Atherosclerosis is theorized to begin when low-density lipoprotein (LDL) particles circulating in the blood are damaged by lipid peroxidation. When the oxidatively modified LDL particles become implanted beneath the endothelial layers lining arterial walls, they are recognized as foreign invaders. This triggers apoptosis, or the cellular suicide of artery cells. A build-up of foam cells later causes bulges in the artery wall and atherosclerotic plaque develops. In-vitro experiments have shown that R-dihydro-lipoic acid—but not alpha-lipoic acid—can counteract lipid peroxidation of LDL particles, demonstrating a potential therapeutic effect for the early prevention of atherosclerosis. In the same study, R-dihydro-lipoic acid—but not alpha-lipoic acid—was shown to readily reduce iron and scavenge free radicals in a model of atherosclerosis, demonstrating a potential therapeutic effect for the early prevention of inflammatory processes implicated in cardiovascular disease.24

R-Dihydro-Lipoic Acid Improves the Heart’s Energy Production

Heart attack and stroke are significant causes of mortality and disability. Therapeutics that can optimize healing from these events thus may be valuable aids in restoring health and function. When blood flow is restored following a heart attack or stroke, cells previously deprived of oxygen generate a flood of free radicals that inflict damage to surrounding tissues that is more severe than that caused by the original trauma. When researchers treated isolated rat hearts with lipoic acid (given in the form of R-dihydro-lipoic acid), mitochondrial function significantly improved. This resulted in significantly higher ATP levels in the heart tissue compared to untreated hearts.25

In one study, a combination of R-dihydro-lipoic acid and vitamin E was shown to synergistically improve cardiac functional recovery during post-ischemic reperfusion or post-hypoxic reoxygenation of working rat hearts. After 30 minutes of oxygen deprivation (hypoxia), hearts treated with R-dihydro-lipoic acid showed significantly higher levels of ATP following reoxygenation than did untreated hearts.26 R-dihydro-lipoic acid combined with vitamin E may therefore help guard against damage to heart tissue inflicted by cardiac events.

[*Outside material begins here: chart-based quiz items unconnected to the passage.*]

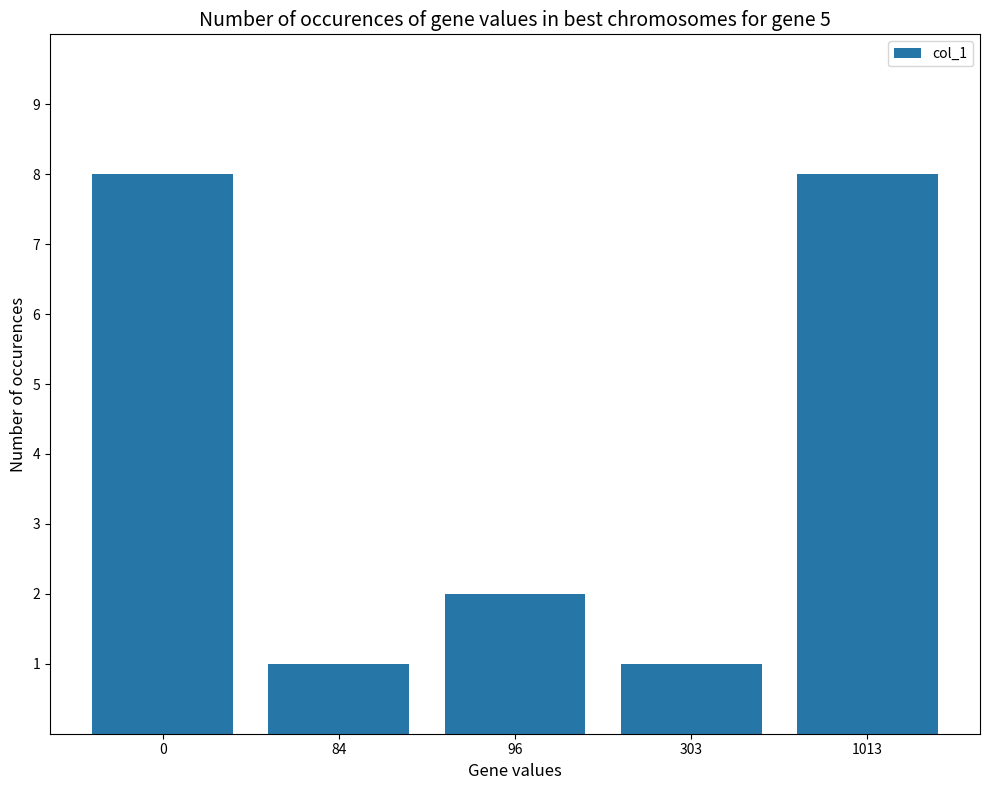

What is the difference between the maximum and minimum values?

7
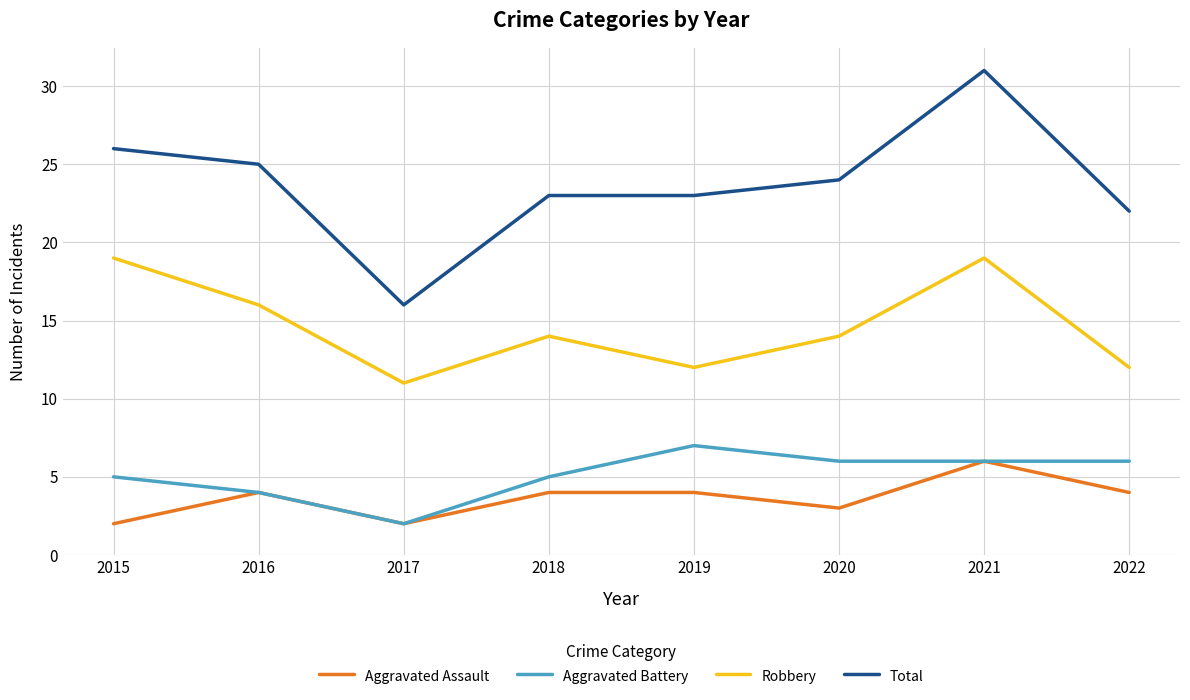

Reading left to right, transcribe all the data shown in this chart.

Aggravated Assault: 2	4	2	4	4	3	6	4
Aggravated Battery: 5	4	2	5	7	6	6	6
Robbery: 19	16	11	14	12	14	19	12
Total: 26	25	16	23	23	24	31	22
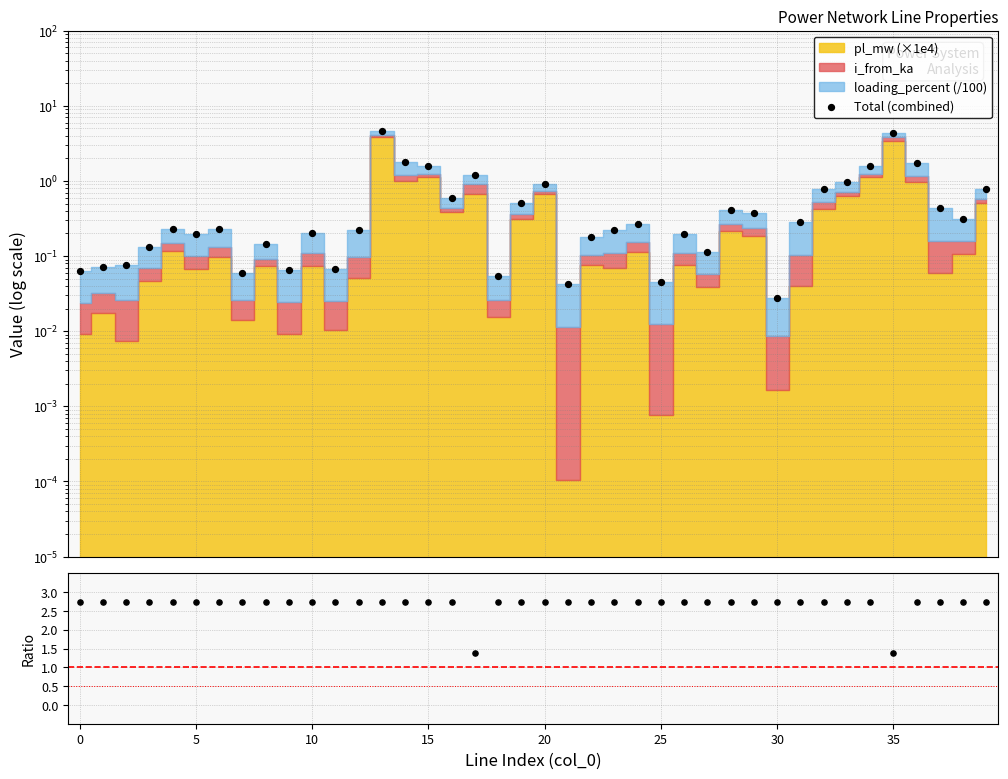

At how many categories does at least one series exceed 3?

2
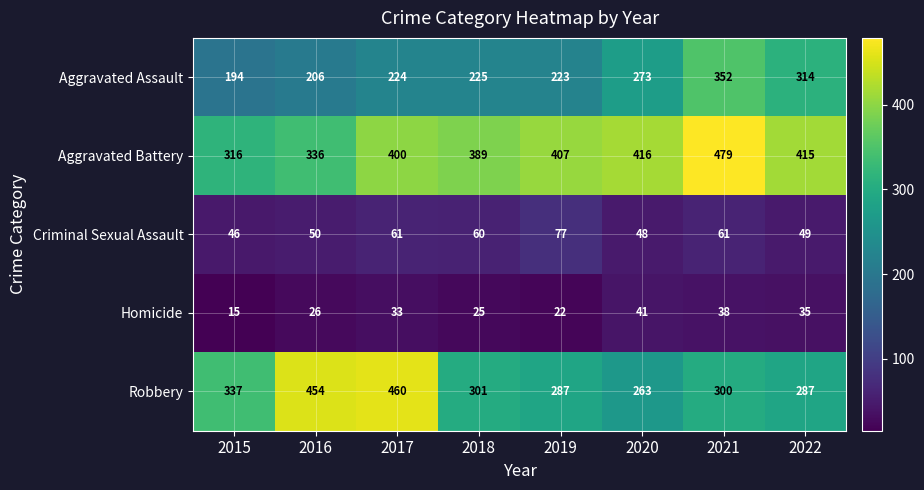

What is the difference between the maximum and minimum values in the Criminal Sexual Assault series?

31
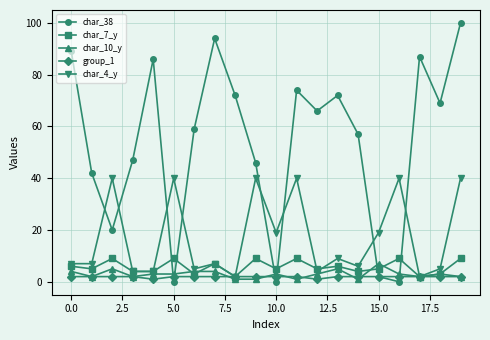

Which series has the largest range (max minus min)?

char_38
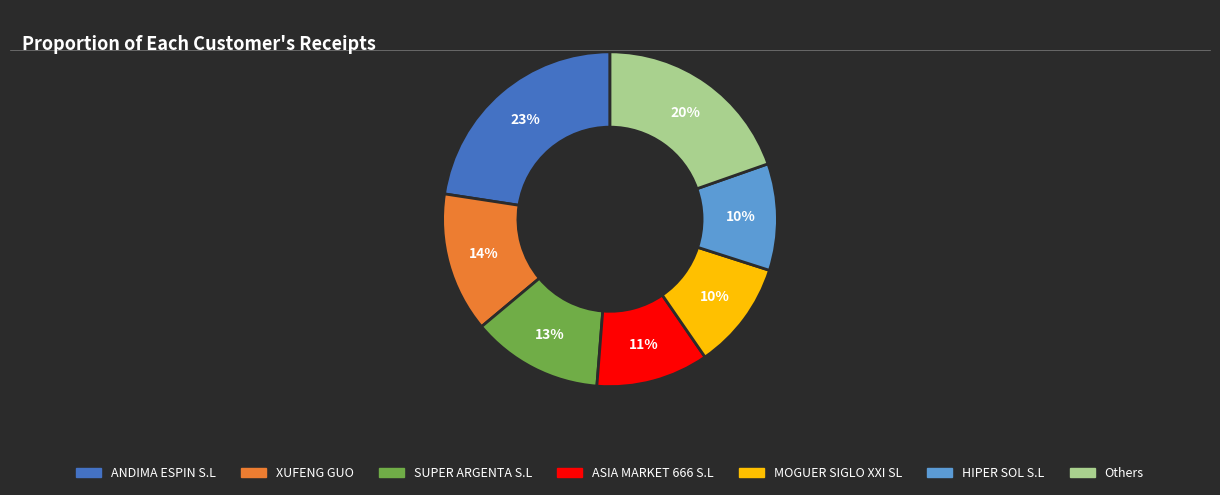

Is there any slice that represents more than half of the pie?

No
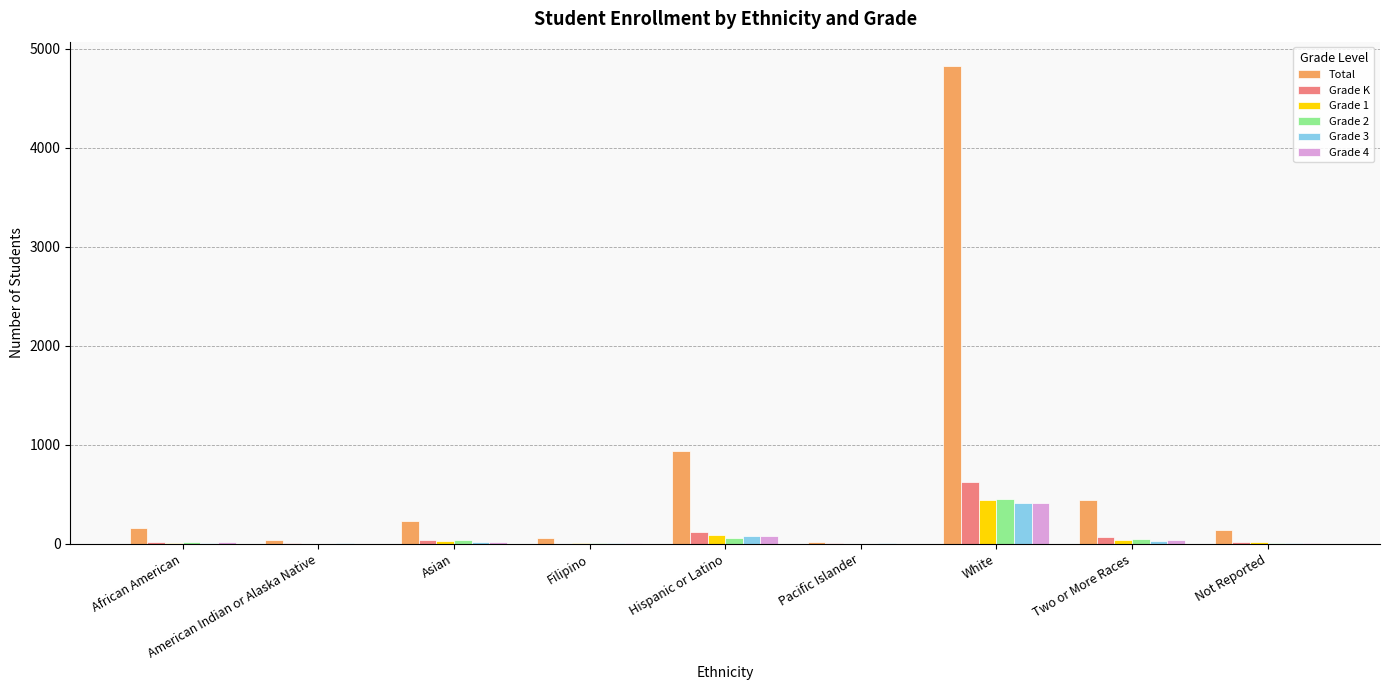

Which series has the largest total across all categories?

Total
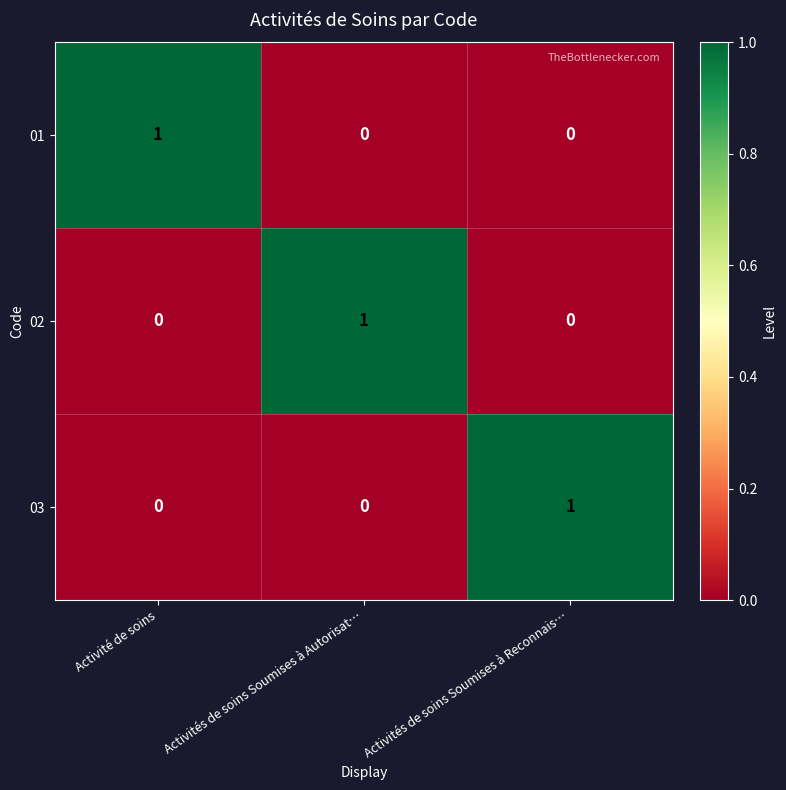

At which label does 01 reach its peak?

Activité de soins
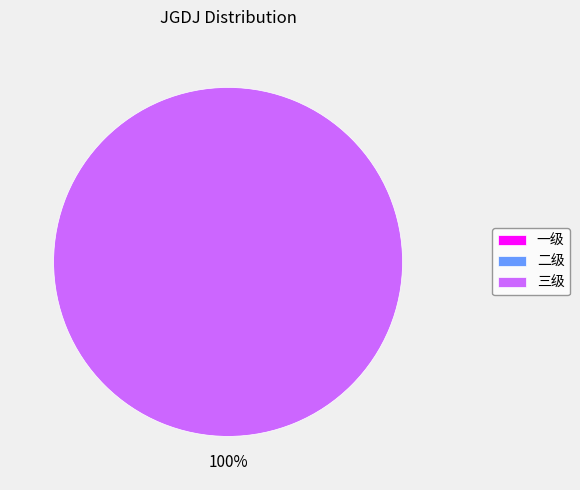

To the nearest percent, what is the average slice percentage?

33%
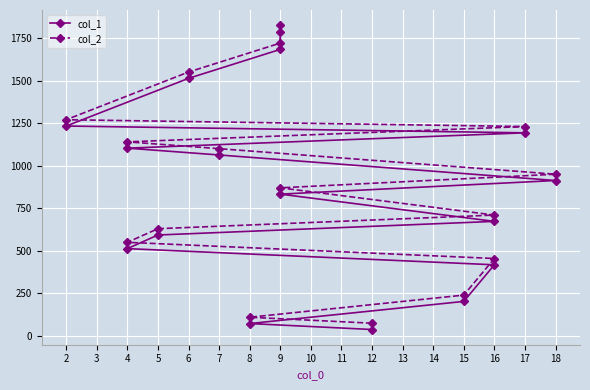

At how many categories does at least one series exceed 863?

9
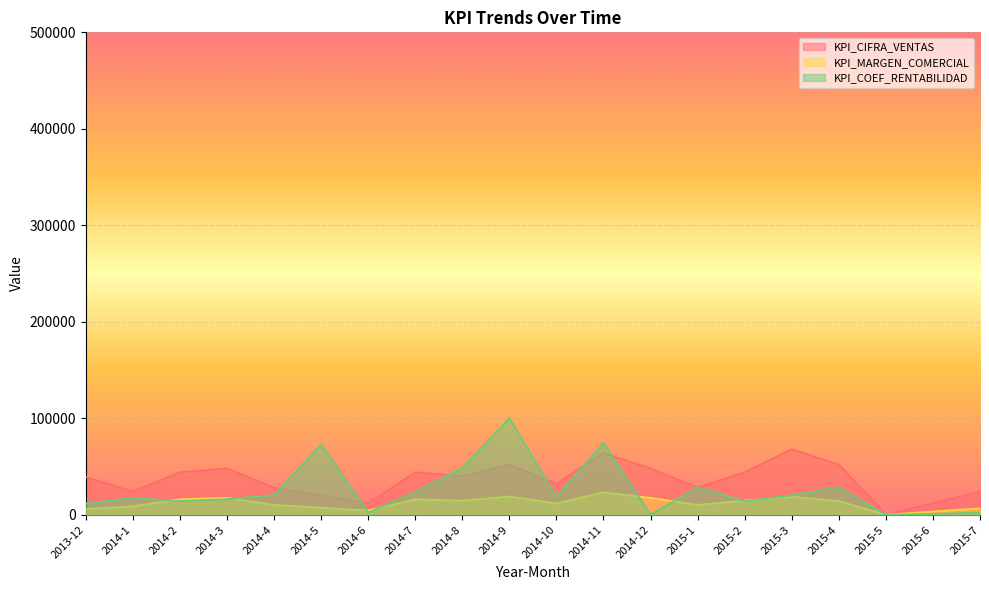

Rank the series by their maximum value, from lowest to highest.

KPI_MARGEN_COMERCIAL, KPI_CIFRA_VENTAS, KPI_COEF_RENTABILIDAD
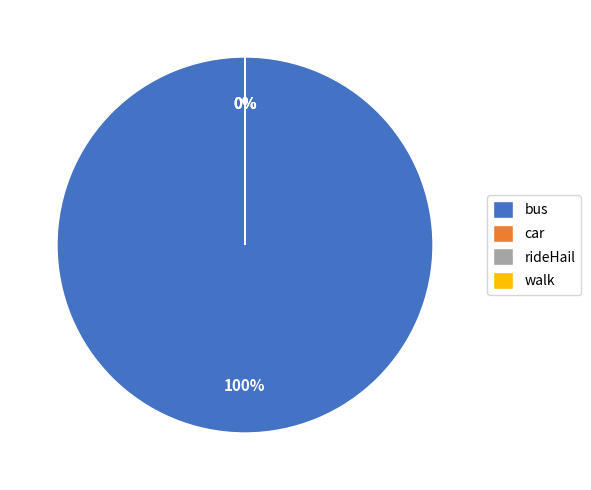

How many segments does this pie chart have?

4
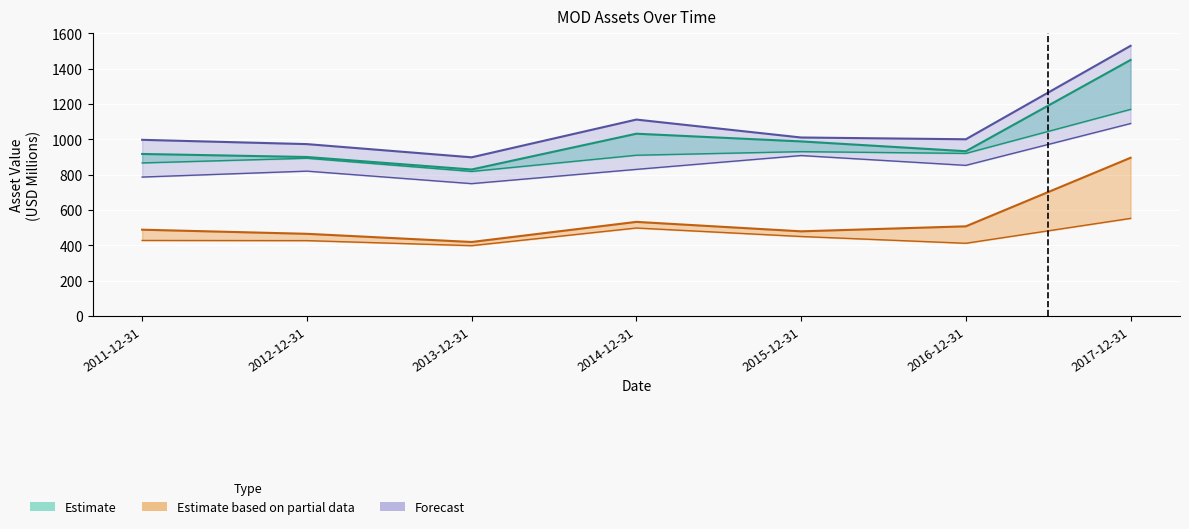

What is the difference between the highest and lowest values at 2017-12-31?

976.2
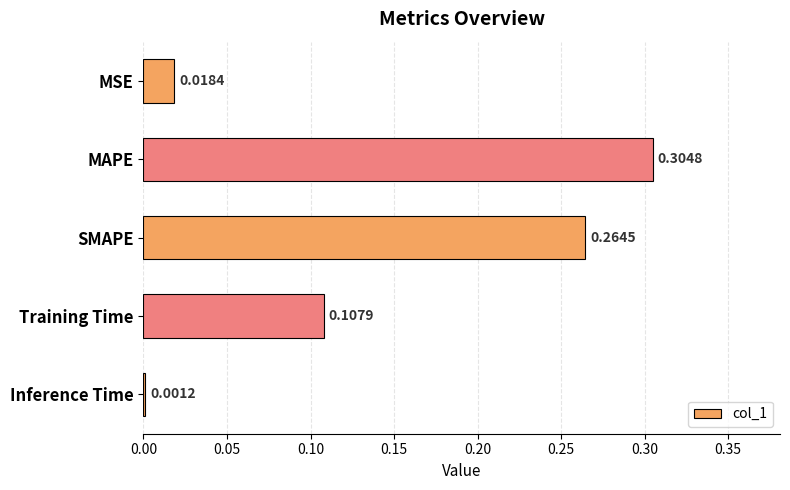

Which label corresponds to the smallest value in the chart?

Inference Time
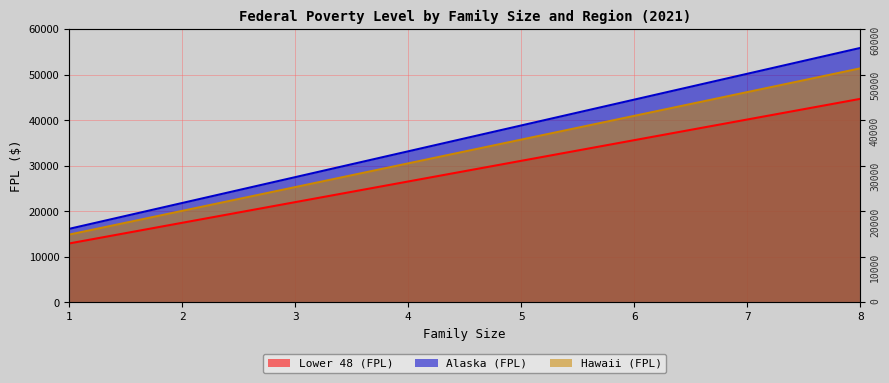

True or false: Hawaii (FPL) and Lower 48 (FPL) intersect in this chart.

False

According to Dr. Packer, “Just 10 years ago, scientists had a simplistic view of free radicals and antioxidants. Today, knowledge of a global antioxidant network has emerged which is linked to the metabolic energy-producing process—a new perspective that is leading to an explosion of basic research and therapeutic studies.”3

R-dihydro-lipoic acid is a powerful new supplement that sits at the forefront of this new wave of antioxidant research. As a powerful biological antioxidant involved in cellular metabolism and the recycling of endogenous antioxidants, R-dihydro-lipoic acid has been shown to aid in the prevention of numerous disorders associated with aging and oxidative stress, including diabetes, Alzheimer’s disease, and atherosclerosis.